Today, the Wall Street Journal released data from their analysis of large U.S.-based multinational companies showing that global companies, aided by overseas revenue, are faring better than purely domestic companies during the economic recovery.
“Nearly 60% of the revenue growth between 2009 and 2011 at the companies in the Journal’s analysis came from outside the U.S.,” according to the April 27, 2012, WSJ article by Scott Thurm.
The data also revealed that 35 of these large U.S. companies “added jobs much faster than other U.S. employers in the past two years, but nearly three-fourths of those jobs were overseas.”
As the global managing partner of a U.S.-based law firm with offices in the U.S., Latin America, Asia, Europe, and the Middle East, nearly every day I see, first hand, the growing opportunities for U.S.-based companies in emerging markets. However, that doesn’t excuse the U.S. from keeping the home fire burning, especially where jobs are concerned.

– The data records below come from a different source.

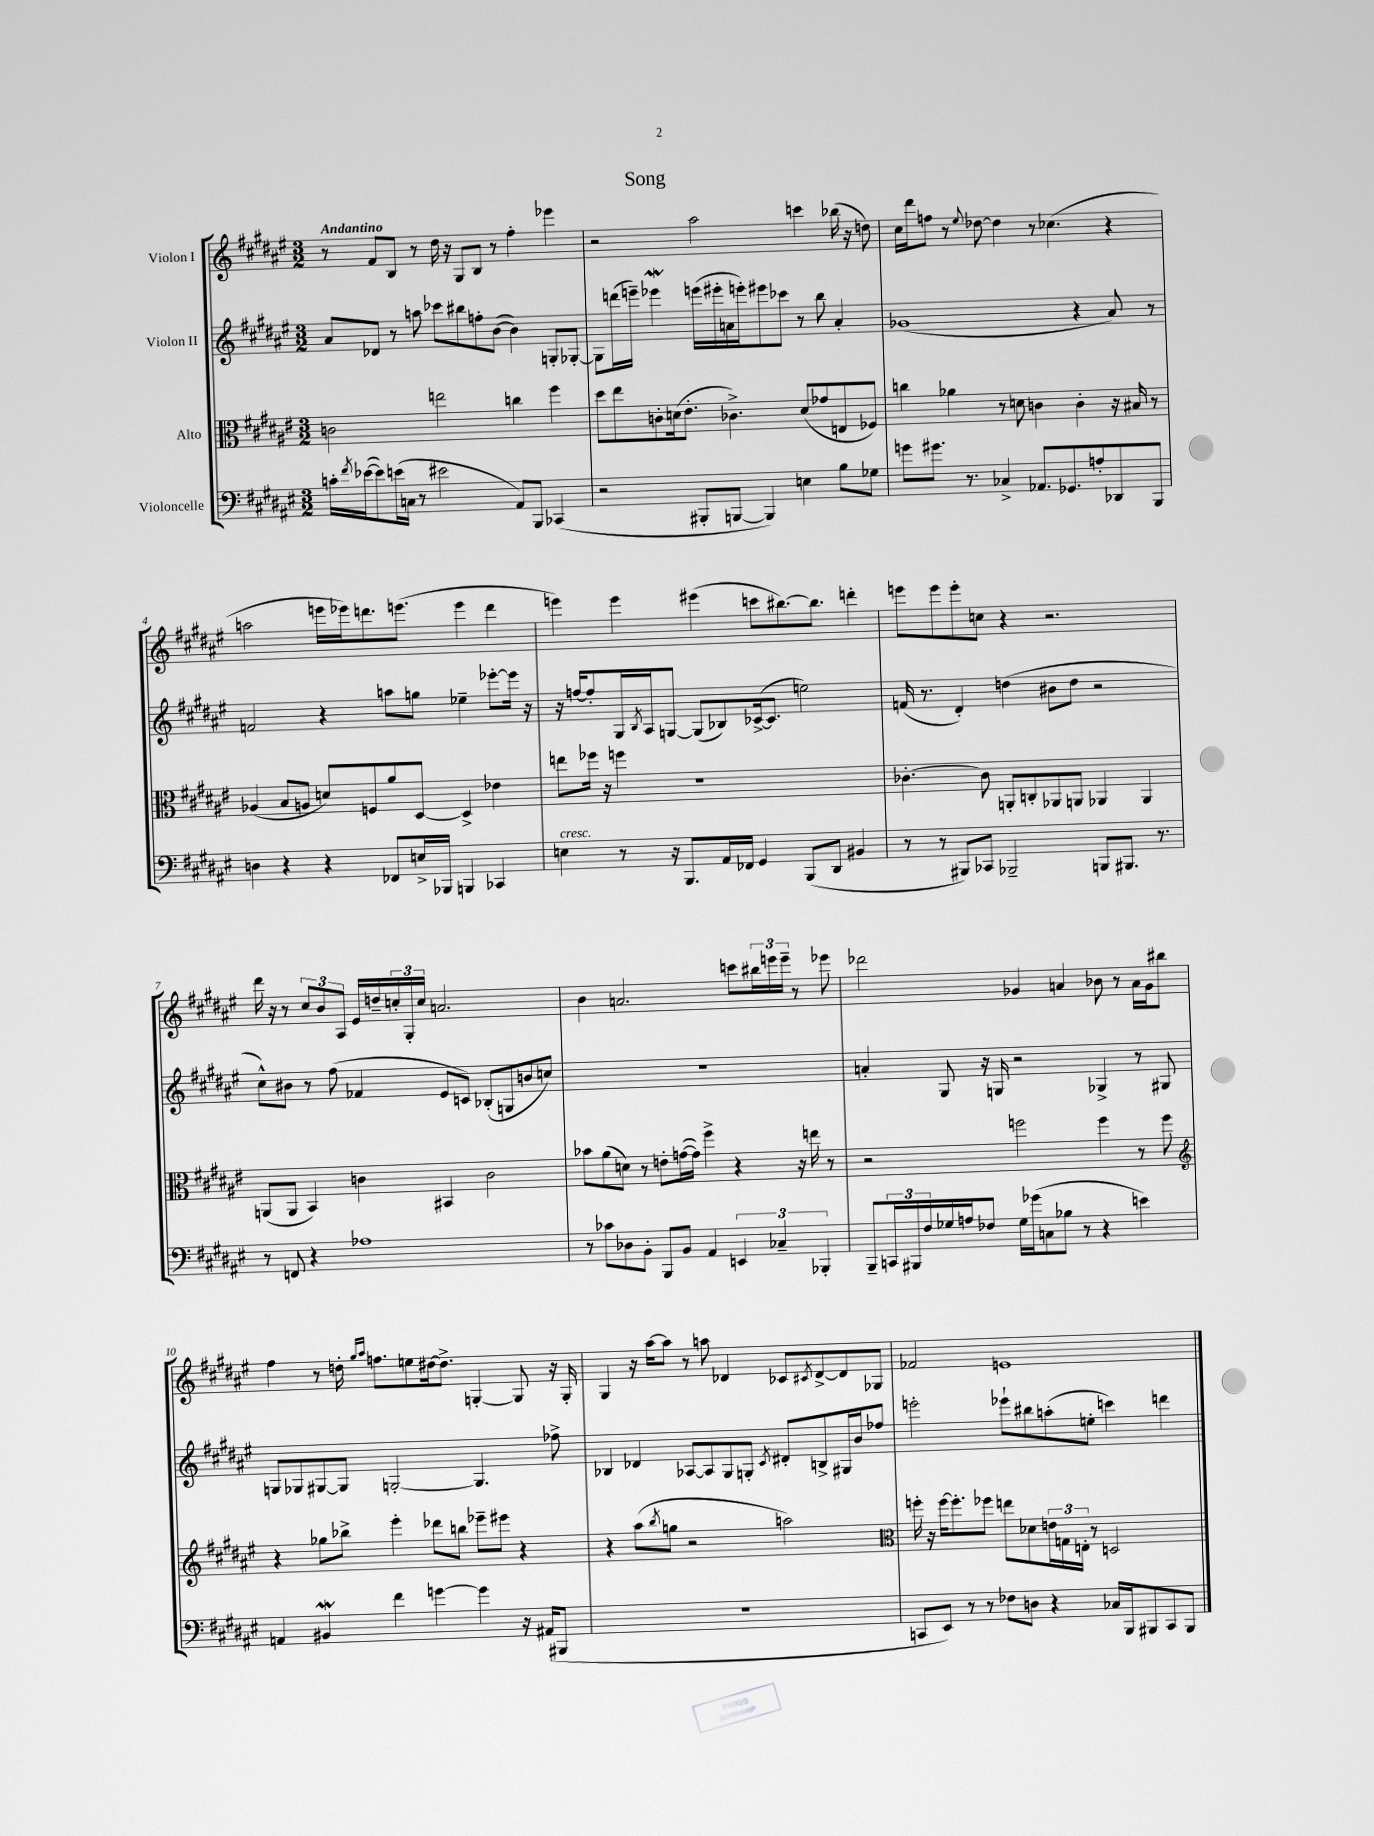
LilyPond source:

\header { title = "Song" }
<<
\new StaffGroup <<
\new Staff = "s0" \with { instrumentName = "Violon I" } {
    \clef treble \key fis \major \numericTimeSignature \time 3/2 \tempo "Andantino"
    r8 fis'8 b8 r8 dis''16 r16 gis8 b8 r8 fis''4-. ees'''4 |
    r2 ais''2 c'''4 bes''16( r16 d''8) |
    cis''16 dis'''16 f''8 r8 \appoggiatura { eis''8 } des''8~ des''4 r8 ces''4.( r4 |
    a''2 e'''16 ees'''16) d'''8. e'''8.( e'''4 d'''4 |
    e'''4) e'''4 eis'''4( c'''8 bis''8.~) bis''8. d'''4-. |
    e'''8 e'''8 e'''8-. c''8 r4 r2. |
    dis'''16 r16 r8 \tuplet 3/2 { cis''8 b'8 ais8 } eis'16 d''16-- \tuplet 3/2 { c''16-. gis16-. c''16 } a'2. |
    b'4 a'2. c'''8 \tuplet 3/2 { bis''16 e'''16 e'''16-- } r8 ees'''8 |
    des'''2 ges'4 a'4 bes'8 r8 a'16 ges'16 bis''8 |
    fis''4 r8 d''16-. \grace { gis''16 ais''16 } f''8. e''8 dis''16~ dis''8.-> g4~-. g8 r16 g16-. |
    gis4 r16 ais''16~ ais''8 r8 a''8 des'4 ces'8 \acciaccatura { cis'8 } des'8~-> des'8 ges8 |
    fes'2 e'1 \bar "|." |
}
\new Staff = "s1" \with { instrumentName = "Violon II" } {
    \clef treble \key fis \major \numericTimeSignature \time 3/2
    ais'8 des'8 r8 a''8 ces'''8 bis''8 f''8-. b'8~( b'4) g8-. ges8~-. |
    ges8 d'''16( e'''16--) ees'''4\mordent e'''16( eis'''16-. a'16 e'''16-.) eis'''8 ces'''8 r8 b''8 a'4-. |
    ges'1( r4 ais'8) r8 |
    f'2 r4 a''8 g''8 ees''4-- ees'''8~-. ees'''16 r16 |
    r16 f''16~ f''8-. gis16 \acciaccatura { b8 } ais16 g8~ g8( bes8) ces'16~->( ces'8. e''2) |
    f'16( r8. dis'4-.) d''4( bis'8 d''8 r2 |
    cis''8-^) bis'8 r8 fis''8( fes'4 eis'8 c'8) bes8-.( g8 b'8 c''8) |
    R1. |
    a'4-. gis8 r16 g16 r2 ges4-> r8 gis8 |
    g8 ges8 gis8~ gis8 g2~-. g4. fes''8-> |
    bes4 des'4 aes8~ aes8 gis8 g8-. \acciaccatura { cis'8 } dis'8-. b8-> gis16 b'16 fes''8 |
    e'''2-. ees'''8-! bis''8 a''8-.( e''8-. c'''4) d'''4 \bar "|." |
}
\new Staff = "s2" \with { instrumentName = "Alto" } {
    \clef alto \key fis \major \numericTimeSignature \time 3/2
    c'2 e''2 c''4 fis''4 |
    dis''8 eis''8 c'8-. d'16( eis'8.-. ces'4.->) d'8( ges'8 e8 fes8) |
    c''4 aes'4 r8 d'8 c'4 c'4-. r16 bis16 r8 |
    aes4( b8 a8 d'8) f8 ais'8 dis8~ dis4-> ees'4 |
    e''8 fes''16 r16 f''4 r1 |
    ces'4.~-. ces'8 a,8-. c8-. aes,8 a,8 aes,4 aes,4 |
    a,8( a,8 b,4) c'4 bis,4 c'2 |
    bes'8 ais'8( d'8) r8 e'8-. g'16~( g'16) fis''4-> r4 r16 e''16 r8 |
    r2 f''2 f''4 r8 f''8 |
    \clef treble r4 ges''8 bes''8-> eis'''4-. des'''8 b''8 ees'''8-- eis'''8 r4 |
    r4 ais''8( \acciaccatura { b''8 } g''8 r2 a''2) |
    \clef alto f''16-. r16 f''16~ f''8.-. fes''8 e''8 des'8 \tuplet 3/2 { e'16 g16 e16-. } r8 d2 \bar "|." |
}
\new Staff = "s3" \with { instrumentName = "Violoncelle" } {
    \clef bass \key fis \major \numericTimeSignature \time 3/2
    c'16-. \acciaccatura { fis'8 } ees'16~( ees'8) e'16( c16 r8 eis'2 ais,8) b,,8 ces,4( |
    r2 bis,,8-. b,,8~ b,,4) e4 b8 ges8 |
    g'8 gis'8. r8. ces4-> aes,8. ges,8. a8-. des,8 b,,8 |
    d4 r4 r4 fes,8 e16-> bes,,16 b,,4 ces,4 |
    e4^\markup { \italic "cresc." } r8 r16 b,,8. ais,16 fes,16 gis,4 b,,8( dis,8 bis,4 |
    r8 r8 bis,,8) ces,8 bes,,2-- b,,8 bis,,8. r8. |
    r8 f,8 r4 aes1 |
    r8 ces'8 des8 b,8-. b,,8 b,8 ais,4 \tuplet 3/2 { e,4 ces4-- bes,,4-. } |
    b,,8-- \tuplet 3/2 { c,16 bis,,16 fis16 } ges16 a16 fes8 ges16 ges'16( c8 bes8 r8 r4 e'4) |
    a,4 bis,4\mordent fis'4 g'4~ g'4 r16 ais,16( bis,,8 |
    R1. |
    c,8 eis,8) r8 r8 fes8 d8 r4 ces16 b,,16 bis,,8 c,8 bis,,8 \bar "|." |
}
>>
>>
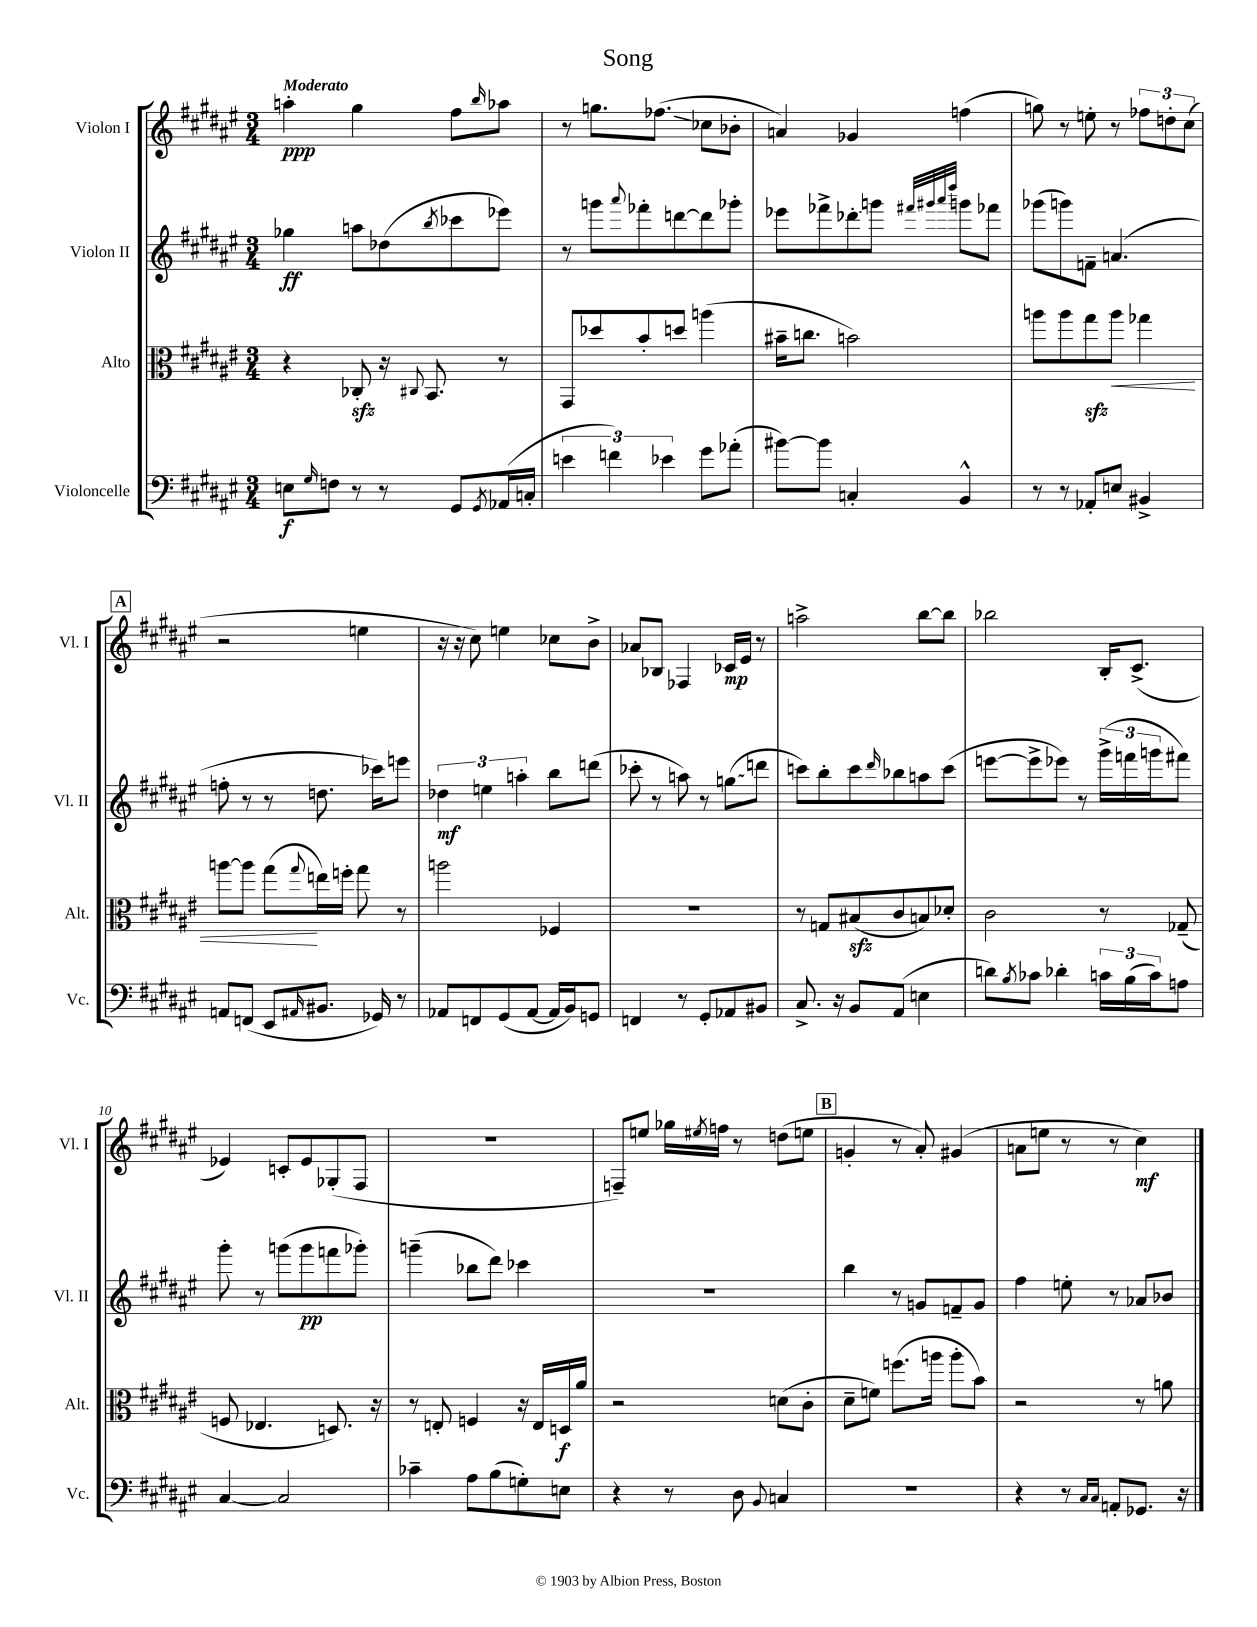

The sad truth, in my opinion, is that the USA continues to miss the forest for the trees. Over-regulation and aspirational, morality-based legislation continues to drag the USA into the gutter while emerging markets without regulatory restrictions continue to bowl strikes. Capital flight, jobs, and private money will continue to seek opportunities in a global marketplace where the rewards will continue to outweigh the costs and risks of doing business at home.
It is one thing to preach about business virtues and morality while you’re on top, it is quite another when you’re fighting for your financial existence and your known markets continue to drive down and eat away at your net profits.
Jobs, investments, and smart money will continue to seek opportunities in emerging markets where the promise of wider profit margins are within reach.
Altruistic, sermon-like preaching is fine on holy days, whichever day that means for you, but capital markets are too ruthless to care about their place in the after life.